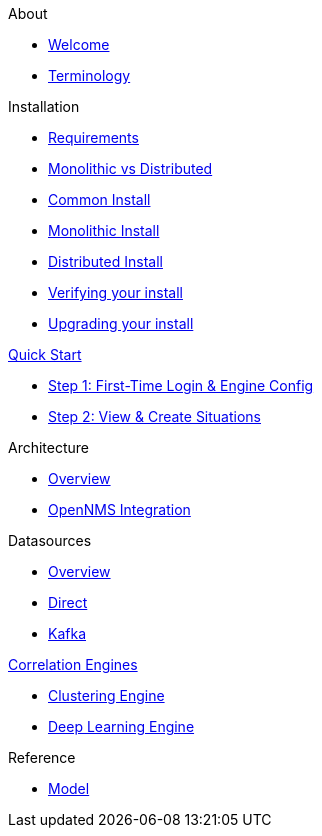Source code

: .About
* xref:about:welcome.adoc[Welcome]
* xref:about:terminology.adoc[Terminology]

.Installation
* xref:install:requirements.adoc[Requirements]
* xref:install:monolithic_vs_distributed.adoc[Monolithic vs Distributed]
* xref:install:common_install.adoc[Common Install]
* xref:install:monolithic_install.adoc[Monolithic Install]
* xref:install:distributed_install.adoc[Distributed Install]
* xref:install:verifying.adoc[Verifying your install]
* xref:install:upgrading.adoc[Upgrading your install]

.xref:quick-start:introduction.adoc[Quick Start]
* xref:quick-start:engine-config.adoc[Step 1: First-Time Login & Engine Config]
* xref:quick-start:situations.adoc[Step 2: View & Create Situations]

.Architecture
* xref:architecture:overview.adoc[Overview]
* xref:architecture:opennms_integration.adoc[OpenNMS Integration]

.Datasources
* xref:datasources:overview.adoc[Overview]
* xref:datasources:direct.adoc[Direct]
* xref:datasources:kafka.adoc[Kafka]

.xref:engines:introduction.adoc[Correlation Engines]
* xref:engines:clustering.adoc[Clustering Engine]
* xref:engines:deeplearning.adoc[Deep Learning Engine]

.Reference
* xref:reference:model.adoc[Model]
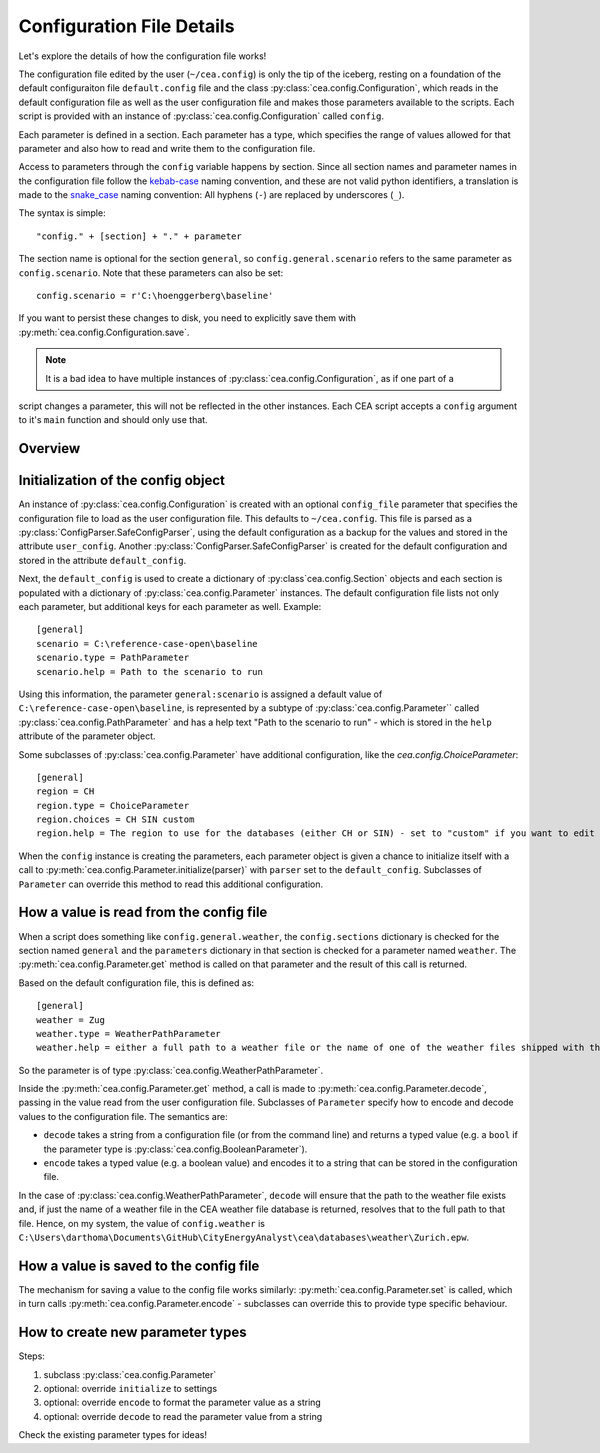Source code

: Configuration File Details
==========================

Let's explore the details of how the configuration file works!

The configuration file edited by the user (``~/cea.config``) is only the tip of the iceberg, resting on a foundation
of the default configuraiton file ``default.config`` file and the class :py:class:`cea.config.Configuration`, which
reads in the default configuration file as well as the user configuration file and makes those parameters available to
the scripts. Each script is provided with an instance of :py:class:`cea.config.Configuration` called ``config``.

Each parameter is defined in a section. Each parameter has a type, which specifies the range of values allowed for that
parameter and also how to read and write them to the configuration file.

Access to parameters through the ``config`` variable happens by section. Since all section names and parameter names
in the configuration file follow the kebab-case_ naming convention, and these are not valid python identifiers, a
translation is made to the snake_case_ naming convention: All hyphens (``-``) are replaced by underscores (``_``).

.. _kebab-case: http://wiki.c2.com/?KebabCase
.. _snake_case: https://en.wikipedia.org/wiki/Snake_case


The syntax is simple::

    "config." + [section] + "." + parameter

The section name is optional for the section ``general``, so ``config.general.scenario`` refers to the same parameter as
``config.scenario``. Note that these parameters can also be set::

    config.scenario = r'C:\hoenggerberg\baseline'

If you want to persist these changes to disk, you need to explicitly save them with
:py:meth:`cea.config.Configuration.save`.

.. note:: It is a bad idea to have multiple instances of :py:class:`cea.config.Configuration`, as if one part of a
script changes a parameter, this will not be reflected in the other instances. Each CEA script accepts a ``config``
argument to it's ``main`` function and should only use that.

Overview
--------

.. digraph:: config

  graph [splines=ortho, nodesep=0.1, rankdir="TD"]
  node [shape="record", fontname="Arial", fontsize="8"]
  Configuration -> Section [label=" 0..*"];
  Section -> Parameter [label=" 0..*"];

  Configuration [label="{Configuration|default_config\luser_config\lsections\l|apply_command_line_args()\lsave()\l}"];
  Parameter [label="{Parameter|name\lhelp\lcategory\lsection\lconfig\l|initialize()\lget()\lset()\lencode()\ldecode()\l}"];
  Section [label="{Section|name\lconfig\lparameters\l|__getattr__()\l__setattr()__\l}"];

  {
    rank="same"; Configuration; Section; Parameter;
  }

Initialization of the config object
-----------------------------------

An instance of :py:class:`cea.config.Configuration` is created with an optional ``config_file`` parameter that specifies
the configuration file to load as the user configuration file. This defaults to ``~/cea.config``. This file is parsed
as a :py:class:`ConfigParser.SafeConfigParser`, using the default configuration as a backup for the values and stored
in the attribute ``user_config``. Another :py:class:`ConfigParser.SafeConfigParser` is created for the default
configuration and stored in the attribute ``default_config``.

Next, the ``default_config`` is used to create a dictionary of :py:class`cea.config.Section` objects and each section is
populated with a dictionary of :py:class:`cea.config.Parameter` instances. The default configuration file lists not only
each parameter, but additional keys for each parameter as well. Example::

    [general]
    scenario = C:\reference-case-open\baseline
    scenario.type = PathParameter
    scenario.help = Path to the scenario to run

Using this information, the parameter ``general:scenario`` is assigned a default value of ``C:\reference-case-open\baseline``,
is represented by a subtype of :py:class:`cea.config.Parameter`` called :py:class:`cea.config.PathParameter` and has
a help text "Path to the scenario to run" - which is stored in the ``help`` attribute of the parameter object.

Some subclasses of :py:class:`cea.config.Parameter` have additional configuration, like the `cea.config.ChoiceParameter`::

    [general]
    region = CH
    region.type = ChoiceParameter
    region.choices = CH SIN custom
    region.help = The region to use for the databases (either CH or SIN) - set to "custom" if you want to edit them

When the ``config`` instance is creating the parameters, each parameter object is given a chance to initialize itself
with a call to :py:meth:`cea.config.Parameter.initialize(parser)` with ``parser`` set to the ``default_config``.
Subclasses of ``Parameter`` can override this method to read this additional configuration.

How a value is read from the config file
----------------------------------------

When a script does something like ``config.general.weather``, the ``config.sections`` dictionary is checked for the
section named ``general`` and the ``parameters`` dictionary in that section is checked for a parameter named ``weather``.
The :py:meth:`cea.config.Parameter.get` method is called on that parameter and the result of this call is returned.

Based on the default configuration file, this is defined as::

    [general]
    weather = Zug
    weather.type = WeatherPathParameter
    weather.help = either a full path to a weather file or the name of one of the weather files shipped with the CEA

So the parameter is of type :py:class:`cea.config.WeatherPathParameter`.

Inside the :py:meth:`cea.config.Parameter.get` method, a call is made to :py:meth:`cea.config.Parameter.decode`, passing
in the value read from the user configuration file. Subclasses of ``Parameter`` specify how to encode and decode values
to the configuration file. The semantics are:

- ``decode`` takes a string from a configuration file (or from the command
  line) and returns a typed value (e.g. a ``bool`` if the parameter type is :py:class:`cea.config.BooleanParameter`).
- ``encode`` takes a typed value (e.g. a boolean value) and encodes it to a string that can be stored in the
  configuration file.

In the case of :py:class:`cea.config.WeatherPathParameter`, ``decode`` will ensure that the path to the weather file
exists and, if just the name of a weather file in the CEA weather file database is returned, resolves that to the full
path to that file. Hence, on my system, the value of ``config.weather`` is
``C:\Users\darthoma\Documents\GitHub\CityEnergyAnalyst\cea\databases\weather\Zurich.epw``.

How a value is saved to the config file
---------------------------------------

The mechanism for saving a value to the config file works similarly: :py:meth:`cea.config.Parameter.set` is called,
which in turn calls :py:meth:`cea.config.Parameter.encode` - subclasses can override this to provide type specific
behaviour.

How to create new parameter types
---------------------------------

Steps:

#. subclass :py:class:`cea.config.Parameter`
#. optional: override ``initialize`` to settings
#. optional: override ``encode`` to format the parameter value as a string
#. optional: override ``decode`` to read the parameter value from a string

Check the existing parameter types for ideas!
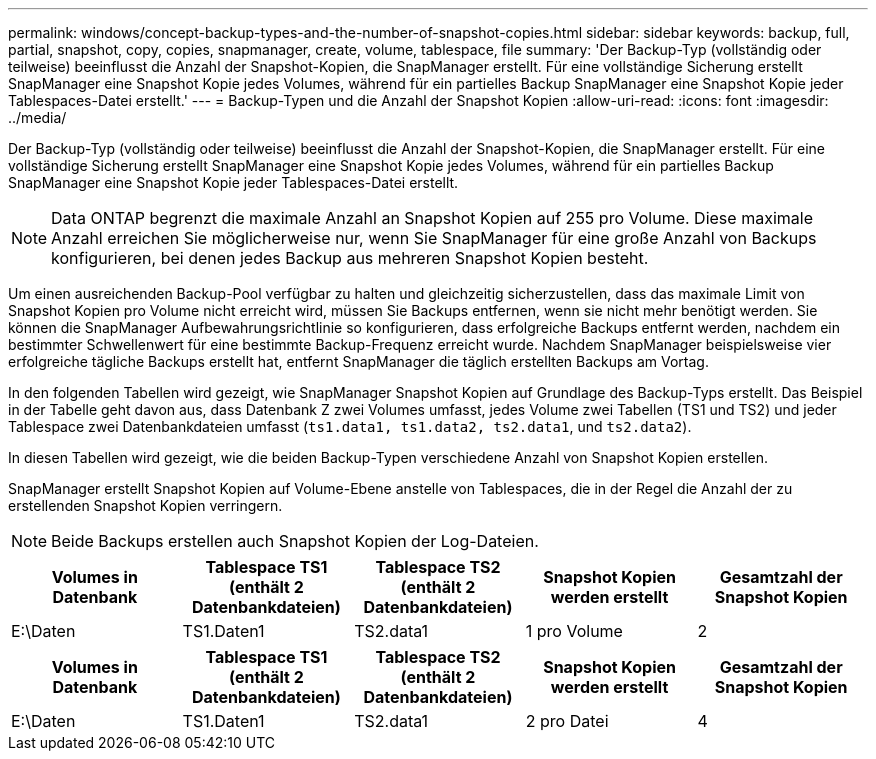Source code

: ---
permalink: windows/concept-backup-types-and-the-number-of-snapshot-copies.html 
sidebar: sidebar 
keywords: backup, full, partial, snapshot, copy, copies, snapmanager, create, volume, tablespace, file 
summary: 'Der Backup-Typ (vollständig oder teilweise) beeinflusst die Anzahl der Snapshot-Kopien, die SnapManager erstellt. Für eine vollständige Sicherung erstellt SnapManager eine Snapshot Kopie jedes Volumes, während für ein partielles Backup SnapManager eine Snapshot Kopie jeder Tablespaces-Datei erstellt.' 
---
= Backup-Typen und die Anzahl der Snapshot Kopien
:allow-uri-read: 
:icons: font
:imagesdir: ../media/


[role="lead"]
Der Backup-Typ (vollständig oder teilweise) beeinflusst die Anzahl der Snapshot-Kopien, die SnapManager erstellt. Für eine vollständige Sicherung erstellt SnapManager eine Snapshot Kopie jedes Volumes, während für ein partielles Backup SnapManager eine Snapshot Kopie jeder Tablespaces-Datei erstellt.


NOTE: Data ONTAP begrenzt die maximale Anzahl an Snapshot Kopien auf 255 pro Volume. Diese maximale Anzahl erreichen Sie möglicherweise nur, wenn Sie SnapManager für eine große Anzahl von Backups konfigurieren, bei denen jedes Backup aus mehreren Snapshot Kopien besteht.

Um einen ausreichenden Backup-Pool verfügbar zu halten und gleichzeitig sicherzustellen, dass das maximale Limit von Snapshot Kopien pro Volume nicht erreicht wird, müssen Sie Backups entfernen, wenn sie nicht mehr benötigt werden. Sie können die SnapManager Aufbewahrungsrichtlinie so konfigurieren, dass erfolgreiche Backups entfernt werden, nachdem ein bestimmter Schwellenwert für eine bestimmte Backup-Frequenz erreicht wurde. Nachdem SnapManager beispielsweise vier erfolgreiche tägliche Backups erstellt hat, entfernt SnapManager die täglich erstellten Backups am Vortag.

In den folgenden Tabellen wird gezeigt, wie SnapManager Snapshot Kopien auf Grundlage des Backup-Typs erstellt. Das Beispiel in der Tabelle geht davon aus, dass Datenbank Z zwei Volumes umfasst, jedes Volume zwei Tabellen (TS1 und TS2) und jeder Tablespace zwei Datenbankdateien umfasst (`ts1.data1, ts1.data2, ts2.data1`, und `ts2.data2`).

In diesen Tabellen wird gezeigt, wie die beiden Backup-Typen verschiedene Anzahl von Snapshot Kopien erstellen.

SnapManager erstellt Snapshot Kopien auf Volume-Ebene anstelle von Tablespaces, die in der Regel die Anzahl der zu erstellenden Snapshot Kopien verringern.


NOTE: Beide Backups erstellen auch Snapshot Kopien der Log-Dateien.

|===
| Volumes in Datenbank | Tablespace TS1 (enthält 2 Datenbankdateien) | Tablespace TS2 (enthält 2 Datenbankdateien) | Snapshot Kopien werden erstellt | Gesamtzahl der Snapshot Kopien 


 a| 
E:\Daten
 a| 
TS1.Daten1
 a| 
TS2.data1
 a| 
1 pro Volume
 a| 
2

|===
|===
| Volumes in Datenbank | Tablespace TS1 (enthält 2 Datenbankdateien) | Tablespace TS2 (enthält 2 Datenbankdateien) | Snapshot Kopien werden erstellt | Gesamtzahl der Snapshot Kopien 


 a| 
E:\Daten
 a| 
TS1.Daten1
 a| 
TS2.data1
 a| 
2 pro Datei
 a| 
4

|===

Task brief: Looking at the data above, return every line from the one with "each parameter, but" down to the one with "is represented by", exactly and inclusively.

Result of the exercise:
each parameter, but additional keys for each parameter as well. Example::

    [general]
    scenario = C:\reference-case-open\baseline
    scenario.type = PathParameter
    scenario.help = Path to the scenario to run

Using this information, the parameter ``general:scenario`` is assigned a default value of ``C:\reference-case-open\baseline``,
is represented by a subtype of :py:class:`cea.config.Parameter`` called :py:class:`cea.config.PathParameter` and has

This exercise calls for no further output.